Please take the lines from the one holding "11: (938, 497, 4.84)" through the one holding "40: (176, 488, 3.26)" in the data below and copy them exactly.

* **Saved entries**:
------------------------------------------------

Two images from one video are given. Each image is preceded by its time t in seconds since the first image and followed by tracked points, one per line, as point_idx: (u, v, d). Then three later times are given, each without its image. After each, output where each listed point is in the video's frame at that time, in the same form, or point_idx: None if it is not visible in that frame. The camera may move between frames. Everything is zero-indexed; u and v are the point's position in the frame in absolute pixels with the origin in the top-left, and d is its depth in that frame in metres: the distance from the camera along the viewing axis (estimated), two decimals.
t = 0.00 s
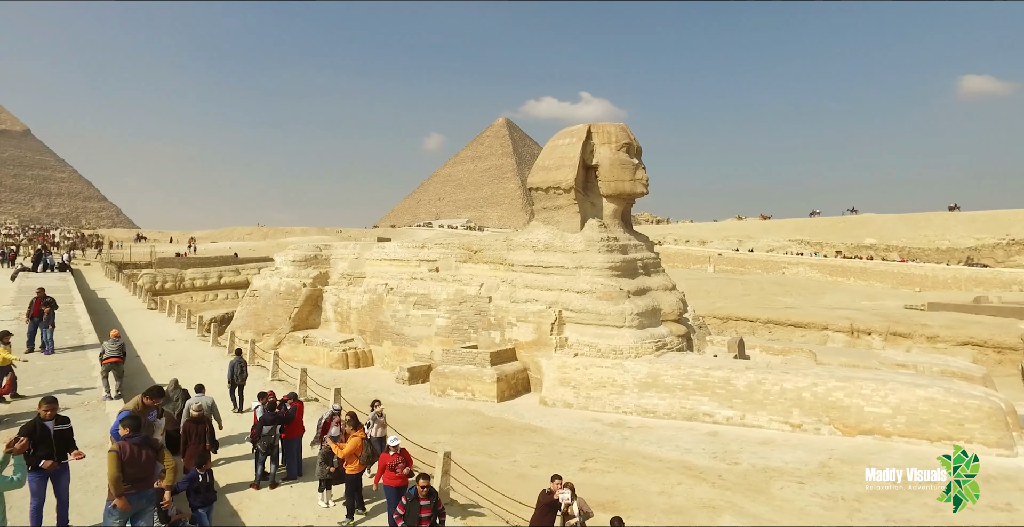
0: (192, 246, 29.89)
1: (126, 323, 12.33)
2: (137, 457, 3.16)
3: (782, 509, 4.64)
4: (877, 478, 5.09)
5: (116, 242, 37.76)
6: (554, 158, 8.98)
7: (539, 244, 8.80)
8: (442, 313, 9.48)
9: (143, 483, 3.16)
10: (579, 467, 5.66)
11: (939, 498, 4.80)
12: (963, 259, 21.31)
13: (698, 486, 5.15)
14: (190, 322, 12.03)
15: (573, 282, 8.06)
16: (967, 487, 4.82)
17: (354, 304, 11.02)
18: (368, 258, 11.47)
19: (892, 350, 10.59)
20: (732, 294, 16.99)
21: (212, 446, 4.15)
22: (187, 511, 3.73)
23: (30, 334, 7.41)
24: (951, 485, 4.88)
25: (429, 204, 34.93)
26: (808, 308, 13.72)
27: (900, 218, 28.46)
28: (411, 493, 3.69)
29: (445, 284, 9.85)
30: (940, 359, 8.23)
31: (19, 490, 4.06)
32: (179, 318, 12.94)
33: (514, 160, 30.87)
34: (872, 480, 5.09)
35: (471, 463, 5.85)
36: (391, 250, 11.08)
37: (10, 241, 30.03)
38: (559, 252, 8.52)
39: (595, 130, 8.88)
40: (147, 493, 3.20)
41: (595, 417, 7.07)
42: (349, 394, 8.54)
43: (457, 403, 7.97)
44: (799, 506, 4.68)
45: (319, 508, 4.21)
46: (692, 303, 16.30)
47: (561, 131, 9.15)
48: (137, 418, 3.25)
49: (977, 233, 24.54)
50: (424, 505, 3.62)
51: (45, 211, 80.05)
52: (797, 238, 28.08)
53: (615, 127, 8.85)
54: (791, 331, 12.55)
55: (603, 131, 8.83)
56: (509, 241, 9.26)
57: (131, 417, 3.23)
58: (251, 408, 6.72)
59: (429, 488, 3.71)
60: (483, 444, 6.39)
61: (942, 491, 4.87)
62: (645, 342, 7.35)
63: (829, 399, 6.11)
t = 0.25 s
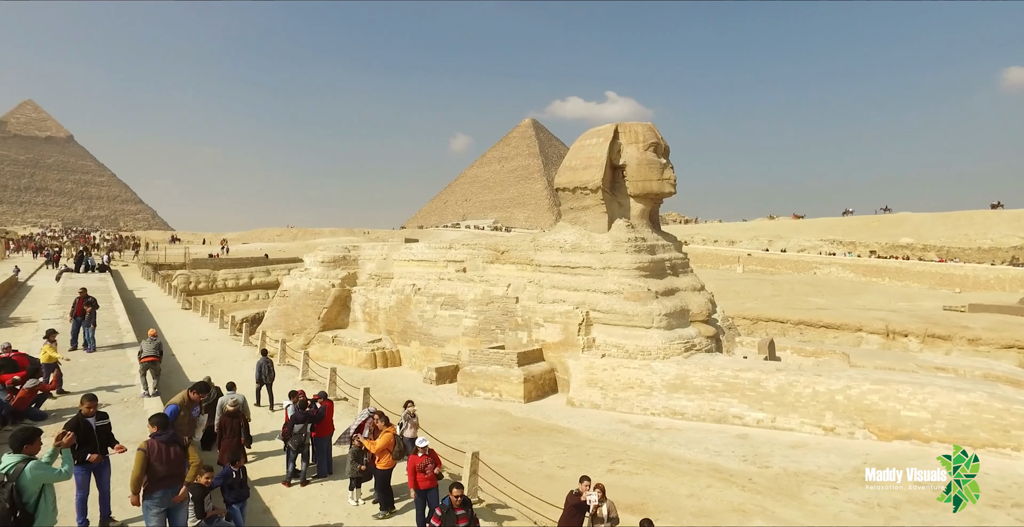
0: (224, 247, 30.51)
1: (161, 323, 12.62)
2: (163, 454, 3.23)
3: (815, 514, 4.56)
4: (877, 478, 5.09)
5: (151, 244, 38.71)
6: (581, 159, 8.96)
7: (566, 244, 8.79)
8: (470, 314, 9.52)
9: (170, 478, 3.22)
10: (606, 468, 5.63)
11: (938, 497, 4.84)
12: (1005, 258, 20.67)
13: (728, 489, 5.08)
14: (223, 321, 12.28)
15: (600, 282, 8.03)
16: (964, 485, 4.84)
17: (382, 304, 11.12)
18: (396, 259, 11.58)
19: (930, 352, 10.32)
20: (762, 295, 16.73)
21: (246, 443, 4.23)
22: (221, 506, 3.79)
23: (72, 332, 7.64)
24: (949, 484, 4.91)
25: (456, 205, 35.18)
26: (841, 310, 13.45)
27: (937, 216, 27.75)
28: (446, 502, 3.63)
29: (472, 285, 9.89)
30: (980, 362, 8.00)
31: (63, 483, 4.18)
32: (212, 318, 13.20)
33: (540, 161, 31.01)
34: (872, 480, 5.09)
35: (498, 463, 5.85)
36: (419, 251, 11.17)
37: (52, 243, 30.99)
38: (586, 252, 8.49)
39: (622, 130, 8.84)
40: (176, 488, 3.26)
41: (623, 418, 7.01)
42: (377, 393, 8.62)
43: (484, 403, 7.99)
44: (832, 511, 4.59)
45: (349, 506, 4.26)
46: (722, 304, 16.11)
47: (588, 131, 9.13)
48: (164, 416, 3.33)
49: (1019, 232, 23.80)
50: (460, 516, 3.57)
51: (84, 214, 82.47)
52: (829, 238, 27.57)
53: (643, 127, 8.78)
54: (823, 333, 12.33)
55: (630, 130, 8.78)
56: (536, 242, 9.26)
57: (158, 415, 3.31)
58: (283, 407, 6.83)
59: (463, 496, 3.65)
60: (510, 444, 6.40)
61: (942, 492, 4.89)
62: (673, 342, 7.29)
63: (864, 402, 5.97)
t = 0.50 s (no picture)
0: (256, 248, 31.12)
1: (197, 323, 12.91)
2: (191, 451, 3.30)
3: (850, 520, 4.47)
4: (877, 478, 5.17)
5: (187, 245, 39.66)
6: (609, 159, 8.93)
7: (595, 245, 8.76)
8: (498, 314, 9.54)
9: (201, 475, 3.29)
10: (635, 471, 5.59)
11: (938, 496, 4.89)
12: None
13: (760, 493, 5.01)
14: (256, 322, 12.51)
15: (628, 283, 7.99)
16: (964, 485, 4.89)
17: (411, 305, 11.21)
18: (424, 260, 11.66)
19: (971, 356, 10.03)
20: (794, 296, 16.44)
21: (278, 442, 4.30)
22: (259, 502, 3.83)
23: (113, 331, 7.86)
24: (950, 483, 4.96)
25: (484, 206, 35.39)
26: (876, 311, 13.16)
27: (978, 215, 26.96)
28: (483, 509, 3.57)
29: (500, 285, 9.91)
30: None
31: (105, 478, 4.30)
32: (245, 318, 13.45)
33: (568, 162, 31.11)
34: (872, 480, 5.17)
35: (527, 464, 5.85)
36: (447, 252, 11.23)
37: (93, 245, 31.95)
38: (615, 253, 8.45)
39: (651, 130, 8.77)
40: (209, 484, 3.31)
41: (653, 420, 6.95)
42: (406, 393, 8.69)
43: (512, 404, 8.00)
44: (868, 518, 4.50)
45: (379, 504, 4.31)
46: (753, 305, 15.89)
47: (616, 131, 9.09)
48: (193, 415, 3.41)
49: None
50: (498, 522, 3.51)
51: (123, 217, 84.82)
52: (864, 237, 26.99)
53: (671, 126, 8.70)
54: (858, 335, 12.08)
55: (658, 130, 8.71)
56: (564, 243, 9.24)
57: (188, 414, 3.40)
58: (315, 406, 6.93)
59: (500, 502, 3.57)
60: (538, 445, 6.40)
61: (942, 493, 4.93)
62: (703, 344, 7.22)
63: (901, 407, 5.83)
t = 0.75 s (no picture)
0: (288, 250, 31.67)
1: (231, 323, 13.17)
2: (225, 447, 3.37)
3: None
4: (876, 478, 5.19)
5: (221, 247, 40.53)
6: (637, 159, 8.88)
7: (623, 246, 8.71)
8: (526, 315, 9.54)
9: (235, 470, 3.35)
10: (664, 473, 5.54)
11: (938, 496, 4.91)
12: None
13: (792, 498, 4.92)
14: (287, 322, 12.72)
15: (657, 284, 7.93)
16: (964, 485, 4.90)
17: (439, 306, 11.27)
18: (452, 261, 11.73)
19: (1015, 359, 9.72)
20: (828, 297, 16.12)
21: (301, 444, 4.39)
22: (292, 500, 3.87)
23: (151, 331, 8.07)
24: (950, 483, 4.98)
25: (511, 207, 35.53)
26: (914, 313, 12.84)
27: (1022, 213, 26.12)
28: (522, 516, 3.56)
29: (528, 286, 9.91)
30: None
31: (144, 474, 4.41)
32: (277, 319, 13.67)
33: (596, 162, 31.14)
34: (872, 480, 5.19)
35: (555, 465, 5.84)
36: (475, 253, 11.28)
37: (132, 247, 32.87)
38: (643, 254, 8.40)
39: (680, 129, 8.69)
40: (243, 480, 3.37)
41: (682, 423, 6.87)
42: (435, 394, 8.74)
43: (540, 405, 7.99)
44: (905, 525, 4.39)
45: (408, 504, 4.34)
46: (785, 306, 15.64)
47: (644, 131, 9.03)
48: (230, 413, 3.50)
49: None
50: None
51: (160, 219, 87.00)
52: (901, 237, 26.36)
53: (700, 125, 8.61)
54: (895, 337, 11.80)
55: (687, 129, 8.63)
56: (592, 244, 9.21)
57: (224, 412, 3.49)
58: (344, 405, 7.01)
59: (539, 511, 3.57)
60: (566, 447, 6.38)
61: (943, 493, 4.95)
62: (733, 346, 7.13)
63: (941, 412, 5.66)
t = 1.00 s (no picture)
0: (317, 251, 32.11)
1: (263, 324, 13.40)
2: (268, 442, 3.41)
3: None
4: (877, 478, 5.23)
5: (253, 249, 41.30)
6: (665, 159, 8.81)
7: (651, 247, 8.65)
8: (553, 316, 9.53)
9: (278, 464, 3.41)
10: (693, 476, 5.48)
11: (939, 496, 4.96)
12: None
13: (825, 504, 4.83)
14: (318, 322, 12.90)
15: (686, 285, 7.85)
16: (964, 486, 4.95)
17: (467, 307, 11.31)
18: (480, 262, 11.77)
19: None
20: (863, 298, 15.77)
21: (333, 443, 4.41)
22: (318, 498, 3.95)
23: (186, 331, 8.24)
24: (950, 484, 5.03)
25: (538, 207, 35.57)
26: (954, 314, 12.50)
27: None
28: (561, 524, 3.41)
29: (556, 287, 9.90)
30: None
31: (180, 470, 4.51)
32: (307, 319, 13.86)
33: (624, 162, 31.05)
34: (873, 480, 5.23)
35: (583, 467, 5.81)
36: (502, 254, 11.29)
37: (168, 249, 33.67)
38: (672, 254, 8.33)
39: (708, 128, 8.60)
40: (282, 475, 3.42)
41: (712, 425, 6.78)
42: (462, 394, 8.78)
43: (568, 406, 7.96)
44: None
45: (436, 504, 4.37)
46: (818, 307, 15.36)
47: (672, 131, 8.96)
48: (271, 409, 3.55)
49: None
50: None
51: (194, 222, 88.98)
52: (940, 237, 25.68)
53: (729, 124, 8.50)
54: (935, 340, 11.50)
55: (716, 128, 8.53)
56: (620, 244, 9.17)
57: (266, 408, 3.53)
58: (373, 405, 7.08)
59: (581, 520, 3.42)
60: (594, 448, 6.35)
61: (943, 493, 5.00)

------------------------------------------------

* **Output for this task**:
11: (938, 497, 4.84)
12: (1005, 258, 20.67)
13: (728, 489, 5.08)
14: (223, 321, 12.28)
15: (600, 282, 8.03)
16: (964, 485, 4.84)
17: (382, 304, 11.12)
18: (396, 259, 11.58)
19: (930, 352, 10.32)
20: (762, 295, 16.73)
21: (246, 443, 4.23)
22: (221, 506, 3.79)
23: (72, 332, 7.64)
24: (949, 484, 4.91)
25: (456, 205, 35.18)
26: (841, 310, 13.45)
27: (937, 216, 27.75)
28: (446, 502, 3.63)
29: (472, 285, 9.89)
30: (980, 362, 8.00)
31: (63, 483, 4.18)
32: (212, 318, 13.20)
33: (540, 161, 31.01)
34: (872, 480, 5.09)
35: (498, 463, 5.85)
36: (419, 251, 11.17)
37: (52, 243, 30.99)
38: (586, 252, 8.49)
39: (622, 130, 8.84)
40: (176, 488, 3.26)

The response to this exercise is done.